取り組む課題>
後に示すドラマのロケハンについての文章を、最後の文の次から続けてください。

··· 読解文

21世紀の
向田邦子をつくろう。

<野望篇>

怒っちゃやーよ

さっ! キャストも決まってあとは撮るだけ!
ってワケにいかないのでした。
舞台もそうですが、ドラマも打ち合わせが多いようです。

まずはロケハン。
ロケーションをハンティングするという
訳の分からない英語なんですが、
見てきました、ロケ予定地。

演出部の方々に色々なところ探していただき、
最終的に役者の方全員がOKな日程で使用できる場所が、
ロケ現場となるわけです。

今回はおおざっぱに3箇所。海、学校、家屋です。

海(砂浜)
寒いです。人もいません。
脚本上、海の場所を特定できないようにしたかったので、
「どこかどういう風に撮れば背景が映り込まないか」
ってな議論をします。

海(港)
脚本上、港という設定になっているので、
同じ場所で今度は港っぽく見せる必要があります。
コンクリートの波止場らしき場所があったので、
これもなんとかなりそうです。でも、寒い‥‥。

学校(校庭)
たいへんです!

······
··· 提供資料

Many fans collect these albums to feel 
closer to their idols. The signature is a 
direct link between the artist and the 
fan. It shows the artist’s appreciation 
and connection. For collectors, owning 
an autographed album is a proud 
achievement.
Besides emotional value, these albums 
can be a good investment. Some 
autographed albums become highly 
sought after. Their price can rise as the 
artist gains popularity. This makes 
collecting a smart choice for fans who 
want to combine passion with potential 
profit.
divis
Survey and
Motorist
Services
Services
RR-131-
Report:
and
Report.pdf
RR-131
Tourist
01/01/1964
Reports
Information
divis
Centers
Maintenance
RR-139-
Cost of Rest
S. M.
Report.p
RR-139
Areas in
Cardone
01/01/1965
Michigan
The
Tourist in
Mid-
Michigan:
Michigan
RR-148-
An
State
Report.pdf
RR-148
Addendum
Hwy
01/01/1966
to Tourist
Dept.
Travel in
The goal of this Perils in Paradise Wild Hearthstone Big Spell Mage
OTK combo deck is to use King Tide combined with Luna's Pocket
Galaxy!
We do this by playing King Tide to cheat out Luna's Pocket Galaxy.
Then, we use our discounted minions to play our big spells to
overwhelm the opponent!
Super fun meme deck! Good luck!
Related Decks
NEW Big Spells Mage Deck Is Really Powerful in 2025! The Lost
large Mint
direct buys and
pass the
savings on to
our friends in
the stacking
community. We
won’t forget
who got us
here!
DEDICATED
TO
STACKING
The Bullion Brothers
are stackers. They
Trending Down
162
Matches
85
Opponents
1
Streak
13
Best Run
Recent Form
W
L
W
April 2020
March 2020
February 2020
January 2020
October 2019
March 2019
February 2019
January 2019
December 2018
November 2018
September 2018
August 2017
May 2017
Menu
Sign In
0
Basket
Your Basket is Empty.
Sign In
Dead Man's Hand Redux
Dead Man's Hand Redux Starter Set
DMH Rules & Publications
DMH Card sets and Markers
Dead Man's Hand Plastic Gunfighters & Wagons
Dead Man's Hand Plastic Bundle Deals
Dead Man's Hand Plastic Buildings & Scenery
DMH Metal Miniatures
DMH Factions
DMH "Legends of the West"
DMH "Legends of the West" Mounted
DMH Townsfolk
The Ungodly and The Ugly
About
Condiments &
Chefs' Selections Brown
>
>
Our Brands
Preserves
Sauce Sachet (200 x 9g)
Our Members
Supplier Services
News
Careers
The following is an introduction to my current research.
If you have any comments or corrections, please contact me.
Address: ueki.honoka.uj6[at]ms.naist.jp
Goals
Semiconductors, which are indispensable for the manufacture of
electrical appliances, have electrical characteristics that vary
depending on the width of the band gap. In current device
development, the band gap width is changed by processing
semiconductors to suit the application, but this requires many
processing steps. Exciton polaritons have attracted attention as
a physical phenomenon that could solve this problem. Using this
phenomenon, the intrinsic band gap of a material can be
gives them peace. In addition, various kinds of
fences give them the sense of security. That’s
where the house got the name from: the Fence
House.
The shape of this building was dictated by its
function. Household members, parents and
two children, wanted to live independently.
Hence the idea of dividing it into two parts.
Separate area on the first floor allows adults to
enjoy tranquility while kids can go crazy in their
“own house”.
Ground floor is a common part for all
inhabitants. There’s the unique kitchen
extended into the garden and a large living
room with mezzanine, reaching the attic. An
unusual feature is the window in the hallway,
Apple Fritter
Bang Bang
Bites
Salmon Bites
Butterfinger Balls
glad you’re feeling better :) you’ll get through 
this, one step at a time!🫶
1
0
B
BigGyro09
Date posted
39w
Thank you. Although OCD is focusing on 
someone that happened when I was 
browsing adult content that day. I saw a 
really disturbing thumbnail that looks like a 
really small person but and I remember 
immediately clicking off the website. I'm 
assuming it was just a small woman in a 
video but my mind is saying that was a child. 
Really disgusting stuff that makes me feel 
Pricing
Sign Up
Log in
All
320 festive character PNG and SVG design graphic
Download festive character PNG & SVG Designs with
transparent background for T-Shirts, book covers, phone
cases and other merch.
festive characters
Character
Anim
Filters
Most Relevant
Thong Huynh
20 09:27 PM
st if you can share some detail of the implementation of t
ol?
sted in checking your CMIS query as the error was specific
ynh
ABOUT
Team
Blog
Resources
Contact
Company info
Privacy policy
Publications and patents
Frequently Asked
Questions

······

解答欄>
この季節、どこの大学も高校も中学も入学試験!
ロケ用に場所を提供してくれないんですっ。
困った演出部AD中島さんが選んだ場所は、なんと公園。
行くと、野球場2面分がフェンスに囲まれている所でした。
一部を見れば(地面とか)、そりゃ学校に見えるんですが、
全景を入れた時にどう見ても公園‥‥。
これは別にADさんが悪いわけではありません。
そういう脚本を書いた僕が悪いわけでもありません。
そこを学校に見せれない演出が悪いわけでもありません。

誰も悪くなく、仕方のない状況では、それを打破するための
議論が必要になってきますよね。
ここで「こんな場所でやってられるか!」とブチ切れたら
人として嫌われますし、そんな安易なヤツ、僕は嫌いです。
そもそも、集団でお金をかけて何かを作る作業の楽しさって
こういう逆境にこそあるんだと思います。
カメラ、演出、脚本、照明、美術、役者が色んなアイデアを
持ち寄って、その場で「最高の苦肉の策」を産み落とす。
これこそが物作りの神髄だと思うんですよね〜。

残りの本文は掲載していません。